I have a listener thread function, which waits for incoming connection and starts a new thread for every client. Also it writes "1" to log every time when it starts a new thread:

void ListenWorkerDoWork(object sender, DoWorkEventArgs e) {
    try {
        var tcpListener = new TcpListener(IPAddress.Any, 843);
        tcpListener.Start();
        var worker = sender as BackgroundWorker;

        if (worker != null) {
            while (!worker.CancellationPending) {
                var client = tcpListener.AcceptTcpClient();
                var clientThread = new Thread(HandleClientComm) { IsBackground = true };
                clientThread.Start(client);
                Logger.Instance.WriteToLog(Logger.Type.Info, "1");
            }
        }
    } catch (Exception ex) {
        Logger.Instance.WriteToLog(Logger.Type.Error, string.Format("An error has occured while listening on port 843:{0}{1}", Environment.NewLine, ex));
    }
}

and Client handling thread which writes "2" to the log file and processes incoming connection:

private void HandleClientComm(object client) {
    Logger.Instance.WriteToLog(Logger.Type.Info, "2");
    [...]
}

Also I have small application which connects to the server every 50 msec and send/receive some data. If I'm start only one client, then amount of "1" and "2" is equal, but if I start several instances of client on different computers, then amount of "2" is 5% higher than "1". It means that my client thread's procedure was called 5% more times than a actually requested. How it could be possible? for example I have 3 clients.
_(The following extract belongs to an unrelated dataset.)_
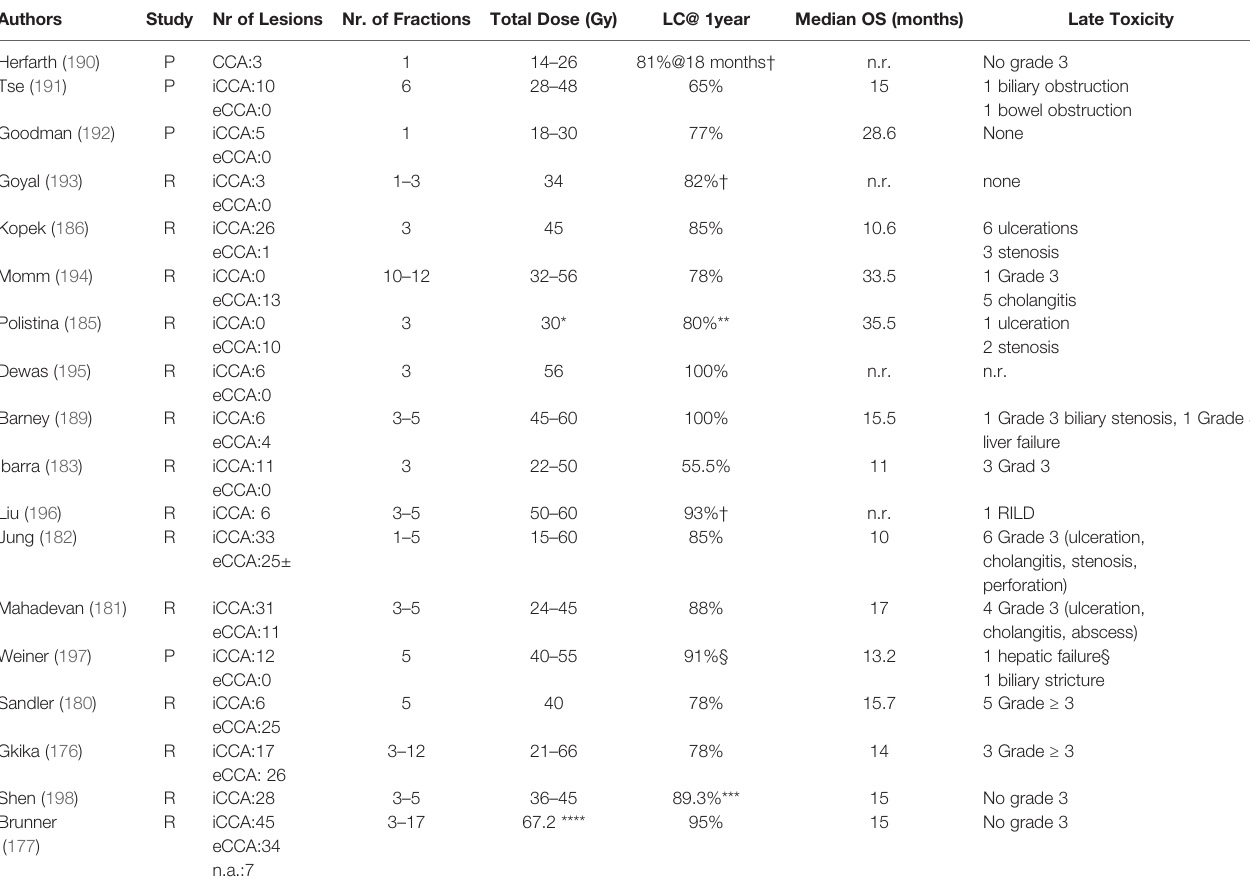
TABLE 6 | SBRT in the treatment of cholangiocarcinoma. Authors Study Nr of Lesions Nr. of Fractions Total Dose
Each client performs 1000 sessions with the server. In result, I have:

  • 3000 successful sessions on client side
  • 3119 amount of connections accepted by listen socket (and writes "1")
  • 3273 times client thread function were called

Thank You!

Updated:

Log writing function is thread safe:

    public void WriteToLog(Type type, object message) {
        lock(writelock) {
            String str = typeText[(int)type] + DateTime.Now.ToString() + " : " + message.ToString();
            Console.WriteLine(str);
            if (stream != null) {
                stream.WriteLine(str);
                stream.Flush();
            }
        }
    }

The problem was solved by itself after restarting Visual Studio and rebuilding the project. I don't know what to say.